My interview agreed you could do this, but asked if this would produce a better solution than the MoM approach. I argued it would, as you had more information from more estimated variances of differences. However, my interviewer argued the colinearity of the rows meant there was no additional information, and thus no benefit of OLS over MoM. Let’s see what happens in our simulation.
n = 4
Z = np.array([np.diff(Y[::k]).var() for k in range(1,n+1)])
W = np.hstack((np.arange(1,n+1)[:,None],2*np.ones((n,1))))
Z, W
(array([2.00542901, 2.62427463, 2.9731524 , 3.68803624]),
array([[1., 2.],
[2., 2.],
[3., 2.],
[4., 2.]]))
ols_sol = np.linalg.inv(W.T @ W) @ W.T @ Z
ols_sol
array([0.53966995, 0.7367741 ])
It’s not perfect but clearly does improve the estimate, especially of $\sigma_\epsilon^2$.
This is because my interview is correct that the added feature matrix rows in $W$ are linearly dependent, the extra rows in $Z$ do add new information. Thus, we do see better estimation from adding more moment equations. If the combined matrix of $\begin{bmatrix} W & Z \end{bmatrix}$ was linearly dependent, then yes the added rows would not add any more information and yield the same solution.
Now the problem did not specify the errors were normally distributed, only specified their mean and variance. So we could try something with fatter tails, like a t-distribution.
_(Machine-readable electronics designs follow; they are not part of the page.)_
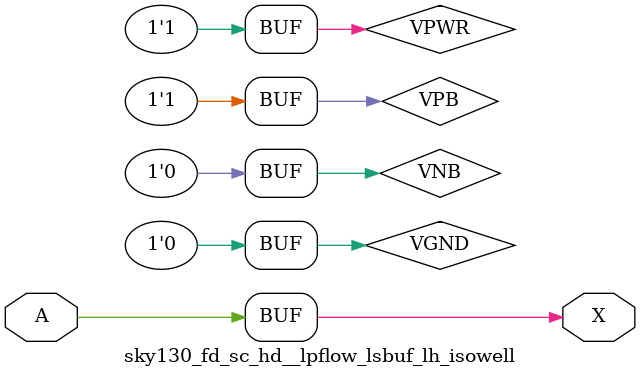
<source format=v>
/*
 * Copyright 2020 The SkyWater PDK Authors
 *
 * Licensed under the Apache License, Version 2.0 (the "License");
 * you may not use this file except in compliance with the License.
 * You may obtain a copy of the License at
 *
 *     https://www.apache.org/licenses/LICENSE-2.0
 *
 * Unless required by applicable law or agreed to in writing, software
 * distributed under the License is distributed on an "AS IS" BASIS,
 * WITHOUT WARRANTIES OR CONDITIONS OF ANY KIND, either express or implied.
 * See the License for the specific language governing permissions and
 * limitations under the License.
 *
 * SPDX-License-Identifier: Apache-2.0
*/


`ifndef SKY130_FD_SC_HD__LPFLOW_LSBUF_LH_ISOWELL_TIMING_V
`define SKY130_FD_SC_HD__LPFLOW_LSBUF_LH_ISOWELL_TIMING_V

/**
 * lpflow_lsbuf_lh_isowell: Level-shift buffer, low-to-high, isolated
 *                          well on input buffer, no taps,
 *                          double-row-height cell.
 *
 * Verilog simulation timing model.
 */

`timescale 1ns / 1ps
`default_nettype none

`celldefine
module sky130_fd_sc_hd__lpflow_lsbuf_lh_isowell (
    X,
    A
);

    // Module ports
    output X;
    input  A;

    // Module supplies
    supply1 VPWR;
    supply0 VGND;
    supply1 VPB ;
    supply0 VNB ;

    //  Name  Output  Other arguments
    buf buf0 (X     , A              );

endmodule
`endcelldefine

`default_nettype wire
`endif  // SKY130_FD_SC_HD__LPFLOW_LSBUF_LH_ISOWELL_TIMING_V

</source>
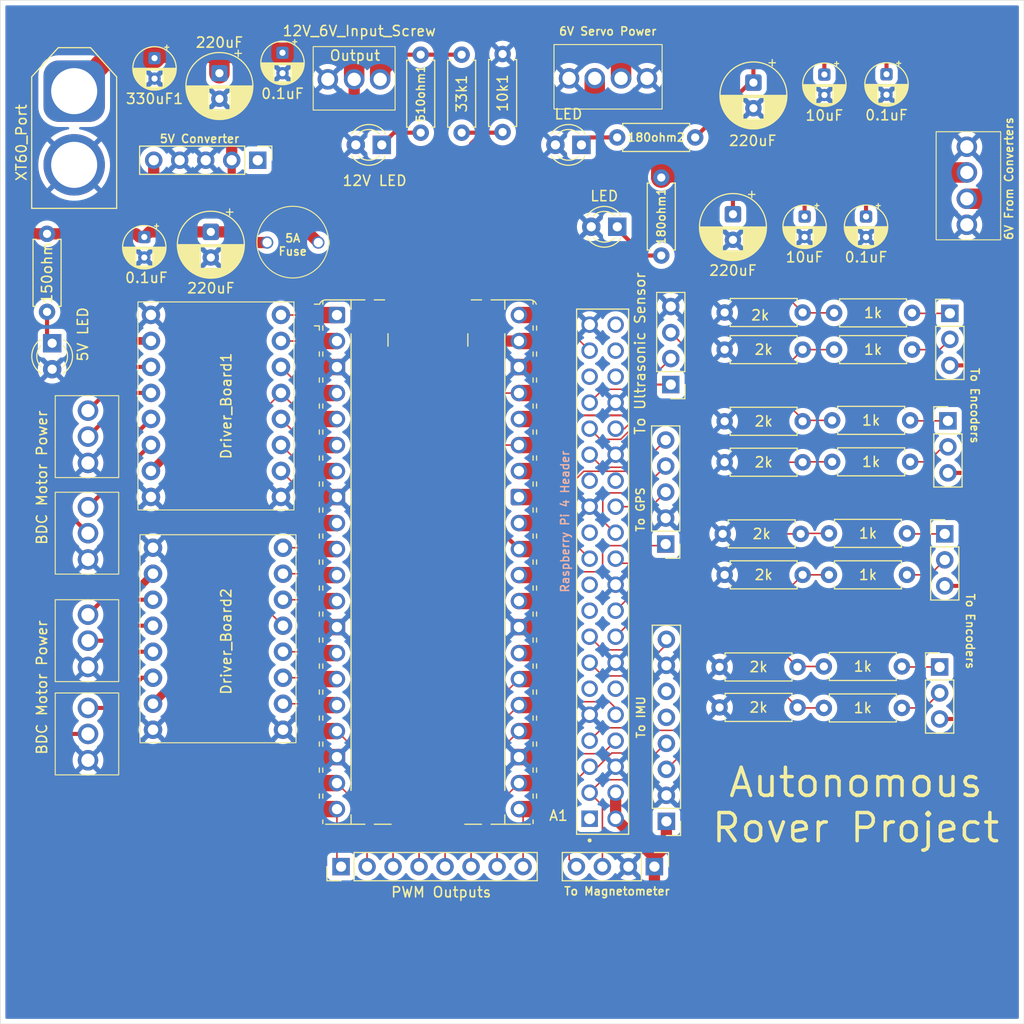
<source format=kicad_pcb>
(kicad_pcb
	(version 20241229)
	(generator "pcbnew")
	(generator_version "9.0")
	(general
		(thickness 1.600198)
		(legacy_teardrops no)
	)
	(paper "A3")
	(layers
		(0 "F.Cu" signal "Front")
		(2 "B.Cu" signal "Back")
		(13 "F.Paste" user)
		(15 "B.Paste" user)
		(5 "F.SilkS" user "F.Silkscreen")
		(7 "B.SilkS" user "B.Silkscreen")
		(1 "F.Mask" user)
		(3 "B.Mask" user)
		(25 "Edge.Cuts" user)
		(27 "Margin" user)
		(31 "F.CrtYd" user "F.Courtyard")
		(29 "B.CrtYd" user "B.Courtyard")
		(35 "F.Fab" user)
	)
	(setup
		(stackup
			(layer "F.SilkS"
				(type "Top Silk Screen")
			)
			(layer "F.Paste"
				(type "Top Solder Paste")
			)
			(layer "F.Mask"
				(type "Top Solder Mask")
				(thickness 0.01)
			)
			(layer "F.Cu"
				(type "copper")
				(thickness 0.035)
			)
			(layer "dielectric 1"
				(type "core")
				(thickness 1.510198)
				(material "FR4")
				(epsilon_r 4.5)
				(loss_tangent 0.02)
			)
			(layer "B.Cu"
				(type "copper")
				(thickness 0.035)
			)
			(layer "B.Mask"
				(type "Bottom Solder Mask")
				(thickness 0.01)
			)
			(layer "B.Paste"
				(type "Bottom Solder Paste")
			)
			(layer "B.SilkS"
				(type "Bottom Silk Screen")
			)
			(copper_finish "None")
			(dielectric_constraints no)
		)
		(pad_to_mask_clearance 0)
		(solder_mask_min_width 0.1016)
		(allow_soldermask_bridges_in_footprints no)
		(tenting front back)
		(pcbplotparams
			(layerselection 0x00000000_00000000_55555555_5755f5ff)
			(plot_on_all_layers_selection 0x00000000_00000000_00000000_00000000)
			(disableapertmacros no)
			(usegerberextensions no)
			(usegerberattributes yes)
			(usegerberadvancedattributes yes)
			(creategerberjobfile yes)
			(dashed_line_dash_ratio 12.000000)
			(dashed_line_gap_ratio 3.000000)
			(svgprecision 4)
			(plotframeref no)
			(mode 1)
			(useauxorigin no)
			(hpglpennumber 1)
			(hpglpenspeed 20)
			(hpglpendiameter 15.000000)
			(pdf_front_fp_property_popups yes)
			(pdf_back_fp_property_popups yes)
			(pdf_metadata yes)
			(pdf_single_document no)
			(dxfpolygonmode yes)
			(dxfimperialunits yes)
			(dxfusepcbnewfont yes)
			(psnegative no)
			(psa4output no)
			(plot_black_and_white yes)
			(sketchpadsonfab no)
			(plotpadnumbers no)
			(hidednponfab no)
			(sketchdnponfab yes)
			(crossoutdnponfab yes)
			(subtractmaskfromsilk no)
			(outputformat 1)
			(mirror no)
			(drillshape 0)
			(scaleselection 1)
			(outputdirectory "Gerber/")
		)
	)
	(net 0 "")
	(net 1 "GND")
	(net 2 "Net-(A1-GPIO26_ADC0)")
	(net 3 "/12V_Bus")
	(net 4 "/5V_Bus")
	(net 5 "Net-(D2-A)")
	(net 6 "Net-(D3-A)")
	(net 7 "/6V_B")
	(net 8 "/6V_A")
	(net 9 "Net-(D4-A)")
	(net 10 "Net-(D1-A)")
	(net 11 "Net-(A1-GPIO3)")
	(net 12 "Net-(A1-GPIO20)")
	(net 13 "Net-(A1-GPIO1)")
	(net 14 "Net-(A1-GPIO5)")
	(net 15 "Net-(A1-GPIO11)")
	(net 16 "Net-(A1-GPIO6)")
	(net 17 "Net-(A1-GPIO9)")
	(net 18 "Net-(A1-GPIO10)")
	(net 19 "Net-(A1-GPIO12)")
	(net 20 "Net-(A1-GPIO17)")
	(net 21 "Net-(A1-GPIO15)")
	(net 22 "Net-(A1-GPIO14)")
	(net 23 "Net-(A1-GPIO22)")
	(net 24 "Net-(A1-3V3_EN)")
	(net 25 "Net-(A1-GPIO2)")
	(net 26 "Net-(A1-GPIO4)")
	(net 27 "Net-(A1-GPIO16)")
	(net 28 "Net-(A1-GPIO0)")
	(net 29 "unconnected-(A1-RUN-Pad30)")
	(net 30 "Net-(A1-GPIO21)")
	(net 31 "Net-(A1-GPIO8)")
	(net 32 "Net-(A1-GPIO7)")
	(net 33 "unconnected-(A1-GPIO28_ADC2-Pad34)_1")
	(net 34 "Net-(A1-GPIO19)")
	(net 35 "unconnected-(A1-3V3-Pad36)")
	(net 36 "Net-(A1-GPIO18)")
	(net 37 "unconnected-(A1-GPIO27_ADC1-Pad32)_1")
	(net 38 "unconnected-(A1-VBUS-Pad40)")
	(net 39 "Net-(A1-GPIO13)")
	(net 40 "unconnected-(A1-AGND-Pad33)_1")
	(net 41 "Net-(J4-Pin_3)")
	(net 42 "unconnected-(J4-Pin_5-Pad5)")
	(net 43 "unconnected-(J4-Pin_6-Pad6)")
	(net 44 "Net-(J4-Pin_8)")
	(net 45 "Net-(J4-Pin_4)")
	(net 46 "Net-(J6-GPIO24{slash}SDIO_DAT0)")
	(net 47 "unconnected-(J6-GPIO21{slash}SPI1_SCLK{slash}PCM_DOUT-Pad40)")
	(net 48 "Net-(J6-GPIO22{slash}SDIO_CLK)")
	(net 49 "Net-(J6-GPIO23{slash}SDIO_CMD)")
	(net 50 "Net-(J6-GPIO25{slash}SDIO_DAT1)")
	(net 51 "unconnected-(J6-GPIO18{slash}SPI1_~{CE0}{slash}PCM_CLK{slash}PWM0-Pad12)")
	(net 52 "unconnected-(J6-3V3-Pad1)")
	(net 53 "unconnected-(J6-GPIO19{slash}SPI1_MISO{slash}PCM_FS-Pad35)")
	(net 54 "unconnected-(J6-ID_SC_I2C0{slash}GPIO01-Pad28)")
	(net 55 "Net-(J21-TXD)")
	(net 56 "unconnected-(J6-GPIO20{slash}SPI1_MOSI{slash}PCM_DIN{slash}PWM1-Pad38)")
	(net 57 "unconnected-(J6-GPIO17{slash}SPI1_~{CE1}-Pad11)")
	(net 58 "unconnected-(J6-GPIO16{slash}SPI1_~{CE2}-Pad36)")
	(net 59 "Net-(J6-GPIO26{slash}SDIO_DAT2)")
	(net 60 "Net-(J17-Echo)")
	(net 61 "unconnected-(J6-SCLK_SPI0{slash}GPIO11-Pad23)")
	(net 62 "Net-(J6-GPCLK2{slash}GPIO06)")
	(net 63 "unconnected-(J6-3V3-Pad1)_1")
	(net 64 "Net-(J6-GPIO27{slash}SDIO_DAT3)")
	(net 65 "Net-(J17-Trig)")
	(net 66 "Net-(J6-GPCLK1{slash}GPIO05)")
	(net 67 "Net-(J21-RXD)")
	(net 68 "Net-(J21-PPS)")
	(net 69 "unconnected-(J6-MOSI_SPI0{slash}GPIO10-Pad19)")
	(net 70 "unconnected-(J6-ID_SD_I2C0{slash}GPIO00-Pad27)")
	(net 71 "Net-(J12-C2)")
	(net 72 "Net-(J12-C1)")
	(net 73 "Net-(J13-C2)")
	(net 74 "Net-(J13-C1)")
	(net 75 "Net-(J14-C2)")
	(net 76 "Net-(J14-C1)")
	(net 77 "Net-(J15-C2)")
	(net 78 "Net-(J15-C1)")
	(net 79 "unconnected-(J20-EN-Pad1)")
	(net 80 "Net-(J20-Vout)")
	(net 81 "Net-(Driver_Board1-AO1)")
	(net 82 "Net-(Driver_Board1-BO1)")
	(net 83 "Net-(Driver_Board1-BO2)")
	(net 84 "Net-(Driver_Board1-AO2)")
	(net 85 "Net-(Driver_Board2-AO2)")
	(net 86 "Net-(Driver_Board2-BO2)")
	(net 87 "Net-(Driver_Board2-AO1)")
	(net 88 "Net-(Driver_Board2-BO1)")
	(footprint "Connector_PinHeader_2.54mm:PinHeader_1x05_P2.54mm_Vertical" (layer "F.Cu") (at 45.15 41.126465 -90))
	(footprint "Resistor_THT:R_Axial_DIN0207_L6.3mm_D2.5mm_P7.62mm_Horizontal" (layer "F.Cu") (at 61.07 30.816465 -90))
	(footprint "Capacitor_THT:CP_Radial_D6.3mm_P2.50mm" (layer "F.Cu") (at 93.57 33.544086 -90))
	(footprint "Resistor_THT:R_Axial_DIN0207_L6.3mm_D2.5mm_P7.62mm_Horizontal" (layer "F.Cu") (at 98.19 77.626465 180))
	(footprint "Rover_Project.:01x04_Screw_Terminal" (layer "F.Cu") (at 117.72 48.901465 90))
	(footprint "Rover_Project.:01x03_Screw_Terminal" (layer "F.Cu") (at 25.37 73.556465 -90))
	(footprint "Rover_Project.:01x03_Screw_Terminal" (layer "F.Cu") (at 25.37 93.166465 -90))
	(footprint "Capacitor_THT:CP_Radial_D4.0mm_P2.00mm" (layer "F.Cu") (at 34.07 48.626465 -90))
	(footprint "Connector_PinHeader_2.54mm:PinHeader_1x05_P2.54mm_Vertical" (layer "F.Cu") (at 85 78.62 180))
	(footprint "Capacitor_THT:CP_Radial_D4.0mm_P2.00mm" (layer "F.Cu") (at 98.57 46.626465 -90))
	(footprint "Rover_Project.:01x03_Screw_Terminal" (layer "F.Cu") (at 58.57 30.026465 180))
	(footprint "Connector_PinHeader_2.54mm:PinHeader_1x08_P2.54mm_Vertical" (layer "F.Cu") (at 85.07 105.706465 180))
	(footprint "Resistor_THT:R_Axial_DIN0207_L6.3mm_D2.5mm_P7.62mm_Horizontal" (layer "F.Cu") (at 24.57 48.316465 -90))
	(footprint "Module:RaspberryPi_Pico_Common_Unspecified" (layer "F.Cu") (at 61.776465 80.3788))
	(footprint "Connector_PinHeader_2.54mm:PinHeader_1x03_P2.54mm_Vertical" (layer "F.Cu") (at 112.26 77.626465))
	(footprint "Connector_PinHeader_2.54mm:PinHeader_1x04_P2.54mm_Vertical" (layer "F.Cu") (at 85.5 63.04 180))
	(footprint "Resistor_THT:R_Axial_DIN0207_L6.3mm_D2.5mm_P7.62mm_Horizontal" (layer "F.Cu") (at 100.45 94.626465))
	(footprint "Resistor_THT:R_Axial_DIN0207_L6.3mm_D2.5mm_P7.62mm_Horizontal" (layer "F.Cu") (at 69.07 38.371267 90))
	(footprint "Capacitor_THT:CP_Radial_D4.0mm_P2.00mm"
		(layer "F.Cu")
		(uuid "6587602e-6040-4c28-9add-116c4a72907f")
		(at 47.57 30.626465 -90)
		(descr "CP, Radial series, Radial, pin pitch=2.00mm, diameter=4mm, height=7mm, Electrolytic Capacitor")
		(tags "CP Radial series Radial pin pitch 2.00mm diameter 4mm height 7mm Electrolytic Capacitor")
		(property "Reference" "C1"
			(at 1 -3.25 90)
			(layer "F.SilkS")
			(hide yes)
			(uuid "815882cf-ad30-463c-aef1-5a5a8b787f3b")
			(effects
				(font
					(size 1 1)
					(thickness 0.15)
				)
			)
		)
		(property "Value" "0.1uF"
			(at 4 0 0)
			(layer "F.SilkS")
			(uuid "ec4fb186-0187-4ce5-8604-7536bd0abb31")
			(effects
				(font
					(size 1 1)
					(thickness 0.15)
				)
			)
		)
		(property "Datasheet" "~"
			(at 0 0 90)
			(layer "F.Fab")
			(hide yes)
			(uuid "68417cfc-9ac1-4056-829b-64f08e2f17eb")
			(effects
				(font
					(size 1.27 1.27)
					(thickness 0.15)
				)
			)
		)
		(property "Description" "Unpolarized capacitor"
			(at 0 0 90)
			(layer "F.Fab")
			(hide yes)
			(uuid "efecc436-8ef9-4398-8b9e-f1fe34a1645c")
			(effects
				(font
					(size 1.27 1.27)
					(thickness 0.15)
				)
			)
		)
		(property ki_fp_filters "C_*")
		(path "/8b0dd648-fd62-49ab-8540-f2e834474a2f")
		(sheetname "/")
		(sheetfile "Power Distribution PCB Schematic.kicad_sch")
		(attr through_hole)
		(fp_line
			(start 1.2 0.84)
			(end 1.2 2.071)
			(stroke
				(width 0.12)
				(type solid)
			)
			(layer "F.SilkS")
			(uuid "f8a853d1-6a37-4f4f-af05-62f229fd9521")
		)
		(fp_line
			(start 1.24 0.84)
			(end 1.24 2.066)
			(stroke
				(width 0.12)
				(type solid)
			)
			(layer "F.SilkS")
			(uuid "2a9f1aab-95ed-435f-8d82-3c13cda7eab2")
		)
		(fp_line
			(start 1.28 0.84)
			(end 1.28 2.061)
			(stroke
				(width 0.12)
				(type solid)
			)
			(layer "F.SilkS")
			(uuid "3e3de510-4c66-4644-bc40-252006699191")
		)
		(fp_line
			(start 1.32 0.84)
			(end 1.32 2.056)
			(stroke
				(width 0.12)
				(type solid)
			)
			(layer "F.SilkS")
			(uuid "597a882a-36ae-4650-ae44-0530137a7a72")
		)
		(fp_line
			(start 1.36 0.84)
			(end 1.36 2.049)
			(stroke
				(width 0.12)
				(type solid)
			)
			(layer "F.SilkS")
			(uuid "d25ab4e8-b2c2-4bff-976c-772fda02327d")
		)
		(fp_line
			(start 1.4 0.84)
			(end 1.4 2.042)
			(stroke
				(width 0.12)
				(type solid)
			)
			(layer "F.SilkS")
			(uuid "cd2dfce0-ba1c-406f-b365-656c945fd495")
		)
		(fp_line
			(start 1.44 0.84)
			(end 1.44 2.034)
			(stroke
				(width 0.12)
				(type solid)
			)
			(layer "F.SilkS")
			(uuid "9f1ced86-8bac-4b55-82ad-2039ac6fd96d")
		)
		(fp_line
			(start 1.48 0.84)
			(end 1.48 2.025)
			(stroke
				(width 0.12)
				(type solid)
			)
			(layer "F.SilkS")
			(uuid "122d370f-390f-4801-a562-093fe5d4b8a0")
		)
		(fp_line
			(start 1.52 0.84)
			(end 1.52 2.015)
			(stroke
				(width 0.12)
				(type solid)
			)
			(layer "F.SilkS")
			(uuid "d5f14f45-e16d-4bd8-9d45-48654fd04da0")
		)
		(fp_line
			(start 1.56 0.84)
			(end 1.56 2.005)
			(stroke
				(width 0.12)
				(type solid)
			)
			(layer "F.SilkS")
			(uuid "e62e384d-791e-41ee-b2da-e6dfd254c2fe")
		)
		(fp_line
			(start 1.6 0.84)
			(end 1.6 1.993)
			(stroke
				(width 0.12)
				(type solid)
			)
			(layer "F.SilkS")
			(uuid "3df8b3c3-3575-4712-b6c5-71580775efad")
		)
		(fp_line
			(start 1.64 0.84)
			(end 1.64 1.981)
			(stroke
				(width 0.12)
				(type solid)
			)
			(layer "F.SilkS")
			(uuid "a13a7ba8-9bdd-4194-9897-7081d75cf0cc")
		)
		(fp_line
			(start 1.68 0.84)
			(end 1.68 1.968)
			(stroke
				(width 0.12)
				(type solid)
			)
			(layer "F.SilkS")
			(uuid "18dca106-e66e-4a0b-aaf0-8d8729f2f37c")
		)
		(fp_line
			(start 1.72 0.84)
			(end 1.72 1.954)
			(stroke
				(width 0.12)
				(type solid)
			)
			(layer "F.SilkS")
			(uuid "62b19c08-8b7c-465a-bed4-77c967036c4b")
		)
		(fp_line
			(start 1.76 0.84)
			(end 1.76 1.939)
			(stroke
				(width 0.12)
				(type solid)
			)
			(layer "F.SilkS")
			(uuid "dd0ca262-eb63-4212-99c4-ac915b31ee95")
		)
		(fp_line
			(start 1.8 0.84)
			(end 1.8 1.923)
			(stroke
				(width 0.12)
				(type solid)
			)
			(layer "F.SilkS")
			(uuid "c4421eba-d037-46bc-8511-b2a6d9f7272e")
		)
		(fp_line
			(start 1.84 0.84)
			(end 1.84 1.906)
			(stroke
				(width 0.12)
				(type solid)
			)
			(layer "F.SilkS")
			(uuid "5765bf1b-9c88-46e5-b668-1aba95410815")
		)
		(fp_line
			(start 1.88 0.84)
			(end 1.88 1.889)
			(stroke
				(width 0.12)
				(type solid)
			)
			(layer "F.SilkS")
			(uuid "9e2ac5b8-24f3-4c06-8a10-bc2798d5a193")
		)
		(fp_line
			(start 1.92 0.84)
			(end 1.92 1.87)
			(stroke
				(width 0.12)
				(type solid)
			)
			(layer "F.SilkS")
			(uuid "82c3060f-6e6f-4fef-9378-49a6214462ba")
		)
		(fp_line
			(start 1.96 0.84)
			(end 1.96 1.85)
			(stroke
				(width 0.12)
				(type solid)
			)
			(layer "F.SilkS")
			(uuid "5320ff1a-d7fe-4cbd-ad72-11d705ca1dad")
		)
		(fp_line
			(start 2 0.84)
			(end 2 1.829)
			(stroke
				(width 0.12)
				(type solid)
			)
			(layer "F.SilkS")
			(uuid "0ca33917-54e6-433f-b997-1b24b6588286")
		)
		(fp_line
			(start 2.04 0.84)
			(end 2.04 1.807)
			(stroke
				(width 0.12)
				(type solid)
			)
			(layer "F.SilkS")
			(uuid "e7a2aa04-a9bd-4ddc-8e1a-60a8613f380f")
		)
		(fp_line
			(start 2.08 0.84)
			(end 2.08 1.784)
			(stroke
				(width 0.12)
				(type solid)
			)
			(layer "F.SilkS")
			(uuid "3027d5a3-0d2d-4b92-9a52-124c0aeb4ca5")
		)
		(fp_line
			(start 2.12 0.84)
			(end 2.12 1.76)
			(stroke
				(width 0.12)
				(type solid)
			)
			(layer "F.SilkS")
			(uuid "b6342c9f-19a0-4a49-9ff7-94775fb79e56")
		)
		(fp_line
			(start 2.16 0.84)
			(end 2.16 1.734)
			(stroke
				(width 0.12)
				(type solid)
			)
			(layer "F.SilkS")
			(uuid "2810875a-17ec-4923-85d1-7a9270df4f35")
		)
		(fp_line
			(start 2.2 0.84)
			(end 2.2 1.708)
			(stroke
				(width 0.12)
				(type solid)
			)
			(layer "F.SilkS")
			(uuid "fc1aa497-f3c4-4d49-b00e-ad73e3e52131")
		)
		(fp_line
			(start 2.24 0.84)
			(end 2.24 1.68)
			(stroke
				(width 0.12)
				(type solid)
			)
			(layer "F.SilkS")
			(uuid "47a7dbce-19b5-4dce-953c-46f1808bb091")
		)
		(fp_line
			(start 2.28 0.84)
			(end 2.28 1.65)
			(stroke
				(width 0.12)
				(type solid)
			)
			(layer "F.SilkS")
			(uuid "9d351a9d-f9e4-4dd0-8408-6e72921a588c")
		)
		(fp_line
			(start 2.32 0.84)
			(end 2.32 1.619)
			(stroke
				(width 0.12)
				(type solid)
			)
			(layer "F.SilkS")
			(uuid "fdb1007a-9c8a-421b-b17a-f59356c9af7a")
		)
		(fp_line
			(start 2.36 0.84)
			(end 2.36 1.586)
			(stroke
				(width 0.12)
				(type solid)
			)
			(layer "F.SilkS")
			(uuid "09510ef1-6a16-4354-8065-5319f5c77b8c")
		)
		(fp_line
			(start 2.4 0.84)
			(end 2.4 1.552)
			(stroke
				(width 0.12)
				(type solid)
			)
			(layer "F.SilkS")
			(uuid "7b609883-430f-4323-a7e5-f61ad6395eb7")
		)
		(fp_line
			(start 2.44 0.84)
			(end 2.44 1.516)
			(stroke
				(width 0.12)
				(type solid)
			)
			(layer "F.SilkS")
			(uuid "4bc6b378-6e60-4a2c-a5d8-eb528cafa20b")
		)
		(fp_line
			(start 2.48 0.84)
			(end 2.48 1.478)
			(stroke
				(width 0.12)
				(type solid)
			)
			(layer "F.SilkS")
			(uuid "3e4df5ef-f537-41f4-b614-2b559cec9881")
		)
		(fp_line
			(start 2.52 0.84)
			(end 2.52 1.438)
			(stroke
				(width 0.12)
				(type solid)
			)
			(layer "F.SilkS")
			(uuid "5336f924-b38b-4b50-bf7d-e16a2633b094")
		)
		(fp_line
			(start 2.56 0.84)
			(end 2.56 1.396)
			(stroke
				(width 0.12)
				(type solid)
			)
			(layer "F.SilkS")
			(uuid "c0ccabee-7208-47c1-8f5e-ff401e806abd")
		)
		(fp_line
			(start 2.6 0.84)
			(end 2.6 1.351)
			(stroke
				(width 0.12)
				(type solid)
			)
			(layer "F.SilkS")
			(uuid "1acf5b12-8c73-4cf0-b17d-e1c16976784d")
		)
		(fp_line
			(start 2.64 0.84)
			(end 2.64 1.303)
			(stroke
				(width 0.12)
				(type solid)
			)
			(layer "F.SilkS")
			(uuid "7479e643-5ce7-419a-934c-5a6862ad9f4e")
		)
		(fp_line
			(start 2.68 0.84)
			(end 2.68 1.253)
			(stroke
				(width 0.12)
				(type solid)
			)
			(layer "F.SilkS")
			(uuid "1d579eb7-0340-46d0-9b24-8a555e0ba848")
		)
		(fp_line
			(start 2.72 0.84)
			(end 2.72 1.199)
			(stroke
				(width 0.12)
				(type solid)
			)
			(layer "F.SilkS")
			(uuid "6306bb6b-0615-488e-a96f-172eb923f7e0")
		)
		(fp_line
			(start 2.76 0.84)
			(end 2.76 1.142)
			(stroke
				(width 0.12)
				(type solid)
			)
			(layer "F.SilkS")
			(uuid "c80344e6-871f-47df-9c3b-4c8028e9bc50")
		)
		(fp_line
			(start 2.8 0.84)
			(end 2.8 1.08)
			(stroke
				(width 0.12)
				(type solid)
			)
			(layer "F.SilkS")
			(uuid "217f2f5d-d4f5-44e7-b4e6-dbf256c6b7ef")
		)
		(fp_line
			(start 3.08 -0.37)
			(end 3.08 0.37)
			(stroke
				(width 0.12)
				(type solid)
			)
			(layer "F.SilkS")
			(uuid "dffeafce-ad9a-
... [799150 chars truncated]
</source>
This should ensure we’re not accidentally benefitting from using a nice distribution like the normal.
## student t errors
df = 5
eps = np.random.standard_t(df,T)*sigma_eps / np.sqrt(df / (df - 2))
gamma = np.random.standard_t(df,T)*sigma_gamma / np.sqrt(df / (df - 2))
eps.var(), gamma.var()
(0.48906363912803774, 0.7296331959847161)
X = np.cumsum(eps)
Y = X + gamma
Solve using MoM with two equations
var_d1y = np.diff(Y,1).var()
var_d2y = np.diff(Y[::2]).var()
hat_sigma_eps = np.sqrt(var_d2y - var_d1y)
hat_sigma_gamma = np.sqrt((var_d1y - hat_sigma_eps**2) / 2)
hat_sigma_eps**2, hat_sigma_gamma**2
(0.6018669357994432, 0.7074736001630793)
Solve with OLS
n = 4
Z = np.array([np.diff(Y[::k]).var() for k in range(1,n+1)])
W = np.hstack((np.arange(1,n+1)[:,None],2*np.ones((n,1))))
Z, W
(array([2.01681414, 2.61868107, 2.96137538, 3.62967548]),
array([[1., 2.],
[2., 2.],
[3., 2.],
[4., 2.]]))
ols_sol = np.linalg.inv(W.T @ W) @ W.T @ Z
ols_sol
array([0.51812783, 0.75565847])
Again we see that the OLS method provides better estimates than simply using two equations.
During the interview, I did not want to disagree too strongly with my interviewer. I must have made a mistake in my thinking on the spot, and I did not want to get bogged down on one question. After all, they have worked on this question much more than me. However, after this analysis I think in future I should continue to discuss the topic until I fully understand why I am wrong, or can convince the other person I am right. Perhaps I misunderstood the question, or I have made an error in this note. Please let me know if I have.